(Collected data)
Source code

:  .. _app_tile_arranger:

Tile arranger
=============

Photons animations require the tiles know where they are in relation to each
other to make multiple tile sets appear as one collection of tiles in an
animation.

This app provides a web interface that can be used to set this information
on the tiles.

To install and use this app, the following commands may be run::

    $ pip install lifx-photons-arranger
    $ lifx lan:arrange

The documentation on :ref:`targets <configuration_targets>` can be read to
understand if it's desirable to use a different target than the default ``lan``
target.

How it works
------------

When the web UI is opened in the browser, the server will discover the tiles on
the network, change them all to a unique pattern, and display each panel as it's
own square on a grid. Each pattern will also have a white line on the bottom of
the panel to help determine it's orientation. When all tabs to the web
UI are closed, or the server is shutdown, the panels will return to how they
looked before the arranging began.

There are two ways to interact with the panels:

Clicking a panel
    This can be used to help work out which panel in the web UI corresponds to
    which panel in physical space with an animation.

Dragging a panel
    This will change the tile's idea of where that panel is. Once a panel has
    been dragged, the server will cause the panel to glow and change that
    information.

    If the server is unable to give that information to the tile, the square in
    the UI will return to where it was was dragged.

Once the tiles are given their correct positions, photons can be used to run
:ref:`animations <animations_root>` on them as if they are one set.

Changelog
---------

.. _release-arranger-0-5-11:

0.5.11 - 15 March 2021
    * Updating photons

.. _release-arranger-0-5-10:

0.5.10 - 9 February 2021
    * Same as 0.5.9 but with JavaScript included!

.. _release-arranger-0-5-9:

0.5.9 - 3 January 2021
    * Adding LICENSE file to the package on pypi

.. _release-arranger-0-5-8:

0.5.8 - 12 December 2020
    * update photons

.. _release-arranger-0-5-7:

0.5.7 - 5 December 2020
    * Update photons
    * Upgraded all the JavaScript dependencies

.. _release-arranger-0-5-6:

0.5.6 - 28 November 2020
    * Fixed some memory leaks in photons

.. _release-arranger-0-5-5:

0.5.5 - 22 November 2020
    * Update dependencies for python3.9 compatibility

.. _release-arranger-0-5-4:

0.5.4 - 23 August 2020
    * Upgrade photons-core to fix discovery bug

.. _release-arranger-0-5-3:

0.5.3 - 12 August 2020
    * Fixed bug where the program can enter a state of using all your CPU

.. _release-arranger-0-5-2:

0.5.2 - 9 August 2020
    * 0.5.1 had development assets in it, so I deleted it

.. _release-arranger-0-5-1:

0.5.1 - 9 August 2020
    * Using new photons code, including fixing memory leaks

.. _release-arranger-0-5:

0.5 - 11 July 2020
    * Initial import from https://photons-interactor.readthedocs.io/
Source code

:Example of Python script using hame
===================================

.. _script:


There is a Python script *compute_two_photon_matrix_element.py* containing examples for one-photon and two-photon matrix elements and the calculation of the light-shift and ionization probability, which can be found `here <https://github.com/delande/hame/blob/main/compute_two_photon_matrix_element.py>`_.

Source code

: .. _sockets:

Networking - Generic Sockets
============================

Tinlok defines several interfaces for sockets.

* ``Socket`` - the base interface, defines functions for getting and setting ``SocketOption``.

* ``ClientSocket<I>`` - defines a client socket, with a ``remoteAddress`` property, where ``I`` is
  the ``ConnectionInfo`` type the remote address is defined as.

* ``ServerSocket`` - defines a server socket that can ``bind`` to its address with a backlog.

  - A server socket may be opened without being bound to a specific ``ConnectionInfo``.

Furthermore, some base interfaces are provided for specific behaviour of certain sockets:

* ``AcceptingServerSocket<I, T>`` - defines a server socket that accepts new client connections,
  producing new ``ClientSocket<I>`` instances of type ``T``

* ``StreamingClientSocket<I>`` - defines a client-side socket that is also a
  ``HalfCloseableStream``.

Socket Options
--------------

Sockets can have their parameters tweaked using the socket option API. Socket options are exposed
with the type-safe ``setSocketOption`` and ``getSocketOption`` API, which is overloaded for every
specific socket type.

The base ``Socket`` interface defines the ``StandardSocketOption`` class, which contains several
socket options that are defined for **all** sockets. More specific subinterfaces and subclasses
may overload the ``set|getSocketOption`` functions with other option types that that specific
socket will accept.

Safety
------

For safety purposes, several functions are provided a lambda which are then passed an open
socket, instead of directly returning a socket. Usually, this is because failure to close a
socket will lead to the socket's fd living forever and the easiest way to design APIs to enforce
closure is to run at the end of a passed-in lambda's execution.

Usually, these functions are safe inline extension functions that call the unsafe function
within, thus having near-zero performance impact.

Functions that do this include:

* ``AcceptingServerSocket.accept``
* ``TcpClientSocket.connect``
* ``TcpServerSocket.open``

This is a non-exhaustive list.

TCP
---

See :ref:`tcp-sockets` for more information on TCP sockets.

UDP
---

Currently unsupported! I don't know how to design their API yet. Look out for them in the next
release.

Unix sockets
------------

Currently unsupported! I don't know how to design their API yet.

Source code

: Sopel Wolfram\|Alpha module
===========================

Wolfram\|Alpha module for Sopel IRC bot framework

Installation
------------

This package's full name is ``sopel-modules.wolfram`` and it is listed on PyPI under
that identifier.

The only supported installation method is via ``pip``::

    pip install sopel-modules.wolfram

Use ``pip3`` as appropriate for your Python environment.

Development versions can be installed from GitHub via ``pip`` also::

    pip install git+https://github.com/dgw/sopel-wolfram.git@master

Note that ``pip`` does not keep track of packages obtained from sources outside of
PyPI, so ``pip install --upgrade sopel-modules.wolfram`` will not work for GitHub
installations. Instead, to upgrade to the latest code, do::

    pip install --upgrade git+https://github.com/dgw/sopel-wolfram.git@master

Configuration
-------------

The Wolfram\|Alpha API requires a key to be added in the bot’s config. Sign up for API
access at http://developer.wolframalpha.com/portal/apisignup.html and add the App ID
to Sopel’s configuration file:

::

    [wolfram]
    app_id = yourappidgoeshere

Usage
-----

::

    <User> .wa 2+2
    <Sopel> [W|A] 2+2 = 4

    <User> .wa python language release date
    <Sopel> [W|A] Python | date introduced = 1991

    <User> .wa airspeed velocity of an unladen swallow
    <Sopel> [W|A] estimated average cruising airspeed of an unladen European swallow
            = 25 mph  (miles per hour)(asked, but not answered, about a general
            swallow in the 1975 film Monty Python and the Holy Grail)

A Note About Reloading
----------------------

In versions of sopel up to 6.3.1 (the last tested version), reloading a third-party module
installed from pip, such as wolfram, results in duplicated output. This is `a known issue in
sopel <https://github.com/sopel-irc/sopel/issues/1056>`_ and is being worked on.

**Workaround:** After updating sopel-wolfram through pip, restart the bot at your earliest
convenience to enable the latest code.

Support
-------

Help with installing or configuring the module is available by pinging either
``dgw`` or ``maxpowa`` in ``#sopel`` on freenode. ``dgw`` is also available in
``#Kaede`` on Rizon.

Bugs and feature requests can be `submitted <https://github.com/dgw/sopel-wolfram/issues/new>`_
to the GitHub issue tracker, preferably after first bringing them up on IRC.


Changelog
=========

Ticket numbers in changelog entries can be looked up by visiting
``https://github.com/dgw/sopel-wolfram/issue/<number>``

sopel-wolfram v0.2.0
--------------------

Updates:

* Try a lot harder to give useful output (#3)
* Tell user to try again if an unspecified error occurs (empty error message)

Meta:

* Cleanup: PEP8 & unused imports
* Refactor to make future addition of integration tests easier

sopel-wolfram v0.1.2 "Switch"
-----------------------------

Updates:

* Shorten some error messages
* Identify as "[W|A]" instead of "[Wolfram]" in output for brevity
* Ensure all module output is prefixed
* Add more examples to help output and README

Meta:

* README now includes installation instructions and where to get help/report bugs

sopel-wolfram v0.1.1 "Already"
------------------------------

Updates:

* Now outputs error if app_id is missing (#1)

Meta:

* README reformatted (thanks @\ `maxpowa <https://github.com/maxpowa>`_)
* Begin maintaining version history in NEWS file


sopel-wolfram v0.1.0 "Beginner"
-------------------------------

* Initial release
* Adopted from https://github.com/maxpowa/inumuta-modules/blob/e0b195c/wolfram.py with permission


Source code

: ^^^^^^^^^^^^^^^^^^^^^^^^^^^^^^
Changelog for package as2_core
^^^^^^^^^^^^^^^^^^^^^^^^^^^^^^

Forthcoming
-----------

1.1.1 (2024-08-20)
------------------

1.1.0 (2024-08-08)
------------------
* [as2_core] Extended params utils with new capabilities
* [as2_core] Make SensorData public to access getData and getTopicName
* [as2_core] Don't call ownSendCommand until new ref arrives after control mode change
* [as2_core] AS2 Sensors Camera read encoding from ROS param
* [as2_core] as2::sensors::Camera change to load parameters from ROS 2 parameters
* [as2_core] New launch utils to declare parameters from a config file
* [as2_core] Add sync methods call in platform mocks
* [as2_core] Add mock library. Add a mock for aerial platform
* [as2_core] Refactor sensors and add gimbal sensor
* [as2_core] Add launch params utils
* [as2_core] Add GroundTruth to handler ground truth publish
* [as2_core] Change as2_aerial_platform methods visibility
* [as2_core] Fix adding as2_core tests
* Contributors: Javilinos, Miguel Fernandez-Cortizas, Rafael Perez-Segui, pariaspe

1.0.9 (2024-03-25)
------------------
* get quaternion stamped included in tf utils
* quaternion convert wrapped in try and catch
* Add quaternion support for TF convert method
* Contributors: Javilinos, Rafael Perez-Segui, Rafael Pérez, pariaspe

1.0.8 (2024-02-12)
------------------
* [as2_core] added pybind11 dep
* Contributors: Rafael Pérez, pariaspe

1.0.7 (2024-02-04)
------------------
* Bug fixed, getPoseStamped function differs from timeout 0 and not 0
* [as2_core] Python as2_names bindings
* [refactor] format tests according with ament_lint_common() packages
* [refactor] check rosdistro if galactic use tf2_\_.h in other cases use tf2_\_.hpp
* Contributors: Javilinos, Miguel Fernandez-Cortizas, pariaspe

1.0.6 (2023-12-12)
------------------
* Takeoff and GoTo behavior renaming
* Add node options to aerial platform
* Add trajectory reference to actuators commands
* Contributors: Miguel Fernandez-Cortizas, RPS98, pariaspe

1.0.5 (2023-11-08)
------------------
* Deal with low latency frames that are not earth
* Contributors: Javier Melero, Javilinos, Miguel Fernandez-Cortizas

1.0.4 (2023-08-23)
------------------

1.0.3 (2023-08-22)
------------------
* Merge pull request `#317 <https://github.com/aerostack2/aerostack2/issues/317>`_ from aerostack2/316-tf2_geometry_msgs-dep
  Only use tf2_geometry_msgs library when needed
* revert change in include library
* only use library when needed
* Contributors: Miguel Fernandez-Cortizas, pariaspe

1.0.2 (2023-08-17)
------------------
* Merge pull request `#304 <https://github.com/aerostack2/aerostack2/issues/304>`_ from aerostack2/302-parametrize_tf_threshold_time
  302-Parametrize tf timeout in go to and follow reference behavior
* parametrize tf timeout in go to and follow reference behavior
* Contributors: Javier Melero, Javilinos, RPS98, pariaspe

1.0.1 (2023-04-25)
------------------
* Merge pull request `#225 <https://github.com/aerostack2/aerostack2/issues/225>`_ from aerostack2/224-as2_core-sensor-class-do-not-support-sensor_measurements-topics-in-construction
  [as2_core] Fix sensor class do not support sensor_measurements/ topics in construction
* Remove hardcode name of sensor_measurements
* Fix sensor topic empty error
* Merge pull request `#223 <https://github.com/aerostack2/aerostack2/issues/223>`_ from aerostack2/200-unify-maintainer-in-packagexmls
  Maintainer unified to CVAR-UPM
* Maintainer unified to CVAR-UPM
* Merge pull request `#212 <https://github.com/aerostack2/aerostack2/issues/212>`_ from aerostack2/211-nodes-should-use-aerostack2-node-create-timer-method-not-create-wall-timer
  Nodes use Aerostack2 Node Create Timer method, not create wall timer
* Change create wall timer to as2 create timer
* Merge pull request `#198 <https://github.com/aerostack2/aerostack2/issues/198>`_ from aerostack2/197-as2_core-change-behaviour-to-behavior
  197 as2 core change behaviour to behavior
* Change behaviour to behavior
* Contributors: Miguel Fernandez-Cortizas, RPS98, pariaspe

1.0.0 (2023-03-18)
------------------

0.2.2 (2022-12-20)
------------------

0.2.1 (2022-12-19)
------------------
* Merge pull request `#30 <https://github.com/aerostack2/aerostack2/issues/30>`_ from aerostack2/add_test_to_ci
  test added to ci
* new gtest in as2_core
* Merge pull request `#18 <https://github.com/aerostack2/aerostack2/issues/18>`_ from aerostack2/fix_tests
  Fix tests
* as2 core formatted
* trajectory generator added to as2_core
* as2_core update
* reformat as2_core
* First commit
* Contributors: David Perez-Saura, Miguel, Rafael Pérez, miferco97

(What to produce) Whenever the word "reference" appears in a line above, copy that line.

(Written solution)
* Add trajectory reference to actuators commands
  302-Parametrize tf timeout in go to and follow reference behavior
* parametrize tf timeout in go to and follow reference behavior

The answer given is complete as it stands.